And from this perceived lack of being, Naranjo states, developes the entire structure which the book explores and elaborates on a type by type basis-never straying far from the fundamental connection of each type to "being loss."
Another reason to recommend this book is the sheer concision, clarity and depth of the analyses. Naranjo has a way of homing in on the essential, and evoking the "flavor" of the character under discussion, partly through his own style, and partly by the judicious use of the apt metaphor, allegory (drawing frequently from the body of teaching tales involving the Sufi "Holy Fool" Mullah Nasruddin) and allusions to literature.
Of course, some may find his style to be alternately terse and clinical. In addition, nothing here is sugar-coated, as the earlier quote should help to convey. This is not a New Age exegesis of the higher aspects of our ennea-types; rather, this book explores the fixations at the root of our sufferings-and it isn't pretty.
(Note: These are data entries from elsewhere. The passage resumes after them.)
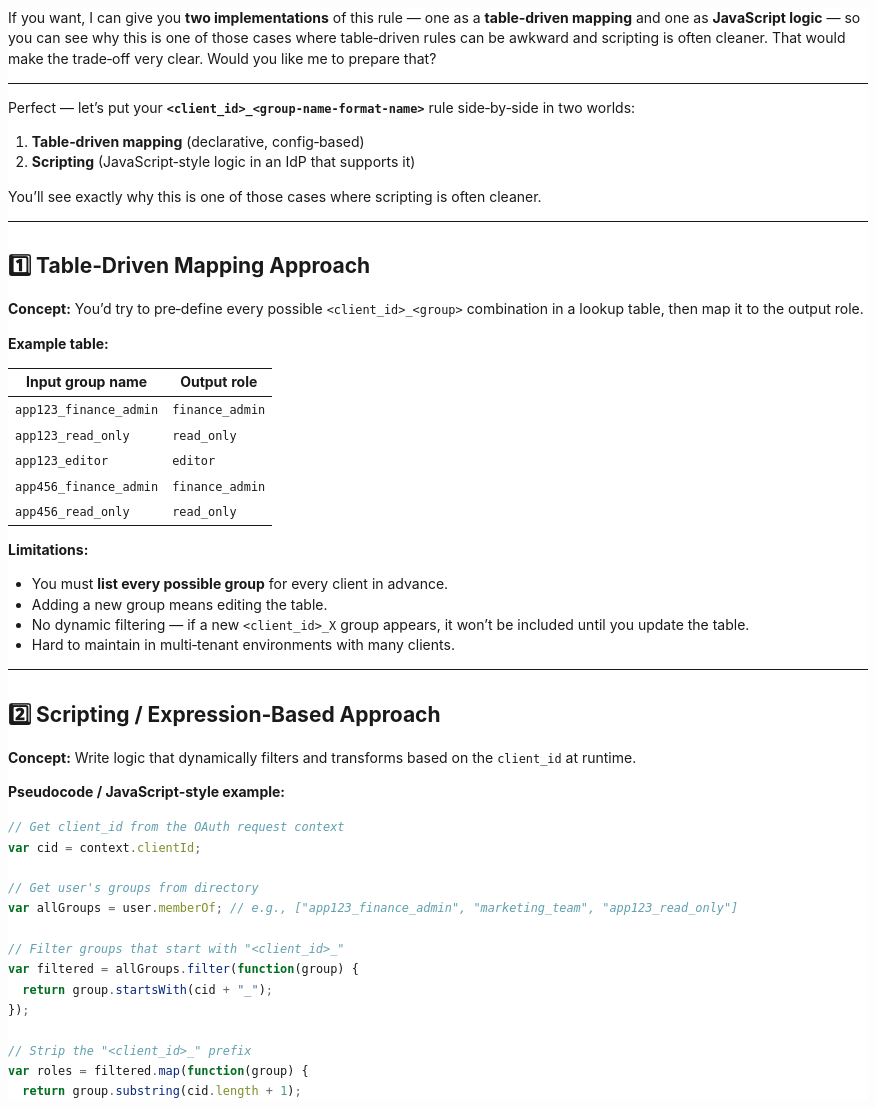 If you want, I can give you **two implementations** of this rule — one as a **table‑driven mapping** and one as **JavaScript logic** — so you can see why this is one of those cases where table‑driven rules can be awkward and scripting is often cleaner. That would make the trade‑off very clear. Would you like me to prepare that?

---

Perfect — let’s put your **`<client_id>_<group-name-format-name>`** rule side‑by‑side in two worlds:

1. **Table‑driven mapping** (declarative, config‑based)
2. **Scripting** (JavaScript‑style logic in an IdP that supports it)

You’ll see exactly why this is one of those cases where scripting is often cleaner.

---

## 1️⃣ Table‑Driven Mapping Approach

**Concept:**
You’d try to pre‑define every possible `<client_id>_<group>` combination in a lookup table, then map it to the output role.

**Example table:**

| Input group name              | Output role     |
|--------------------------------|-----------------|
| `app123_finance_admin`         | `finance_admin` |
| `app123_read_only`             | `read_only`     |
| `app123_editor`                | `editor`        |
| `app456_finance_admin`         | `finance_admin` |
| `app456_read_only`             | `read_only`     |

**Limitations:**
- You must **list every possible group** for every client in advance.
- Adding a new group means editing the table.
- No dynamic filtering — if a new `<client_id>_X` group appears, it won’t be included until you update the table.
- Hard to maintain in multi‑tenant environments with many clients.

---

## 2️⃣ Scripting / Expression‑Based Approach

**Concept:**
Write logic that dynamically filters and transforms based on the `client_id` at runtime.

**Pseudocode / JavaScript‑style example:**
```javascript
// Get client_id from the OAuth request context
var cid = context.clientId;

// Get user's groups from directory
var allGroups = user.memberOf; // e.g., ["app123_finance_admin", "marketing_team", "app123_read_only"]

// Filter groups that start with "<client_id>_"
var filtered = allGroups.filter(function(group) {
  return group.startsWith(cid + "_");
});

// Strip the "<client_id>_" prefix
var roles = filtered.map(function(group) {
  return group.substring(cid.length + 1);
```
But it would be a mistake to confuse this approach with the excessive preoccupation with pathology prevalent in psychiatric circles: This work hits hard, but it needs to in order to penetrate our defenses, or rather, in order to prompt us to penetrate our own defenses.
One additional theme bears exploring here: The relationship of the ennea-typologies (yes, there is more than one discrete variety) to the venerable Gurdjieff lineage. In fact, this is one more example of the aforementioned cultural "baggage," though of a far more subterranean nature. For the "enneagram of personality" is nothing if not the bĂȘte noire of the more conservative factions of the Gurdjieff movement, and although the typical ennea-reaction of these good folks to the mention of the typology is a polite but chilly smile (followed by equally chilly turned shoulder), one can so easily picture them cringing every time Gurdjieff's name is mentioned in the dozens of ennea-type books. Why is this, you may ask?
It is true that Gurdjieff did indeed introduce the *symbol* of the enneagram (speaking of it as a glyph through which great knowledge can be conveyed-an idea to which his sacred dances attest admirably), and furthermore that he spoke of both human "types" and of "personality." But he never countenanced a marraige of "personality" or "types" with the enneagram, and this fact alone seems to be the first obstacle to the acceptance of even the theory of ennea-types within the mainstream Gurdjieff Work. Another related obstacle is perhaps the sheer commercialism-the popular mass appeal-of the enneagram as a typology, which perhaps evokes in some tradition-minded people the sense of the relevance of the esoteric principle which holds that the quality or power of a teaching diminishes inversely the more it grows in quantity. Simply put, in their minds the typology is twice-damned: first, insofar as bears no connection to Gurdjieff, while millions of unwitting people are led by inference to believe it does; and second, insofar as it's a suspicious application, of unknown provenance, which seems to degrade an esoteric tool of great potential.
There are, quite possibly, even more ramifications of this rejection of a powerful tool for most practical ends, but this is not the place to explore it further. Suffice it to say that, 12 years after its release, Ennea-Type Structures still stands as the preeminent book on the "enneagram of personality." It is the ideal ennea-type book for those abovementioned "traditional" folk who are wary of the legitimacy of the application of character study to the enneagram, or for anyone who has simply been put off by the apparent superficiality of so many of the enneagram books filling the marketplace. Ennea-Type Structures stands in relation to most other enneatype books as, say, Reinhold Ebertin's The Combination Of Stellar Influences stands in relation to the "daily horoscope" in the newspaper.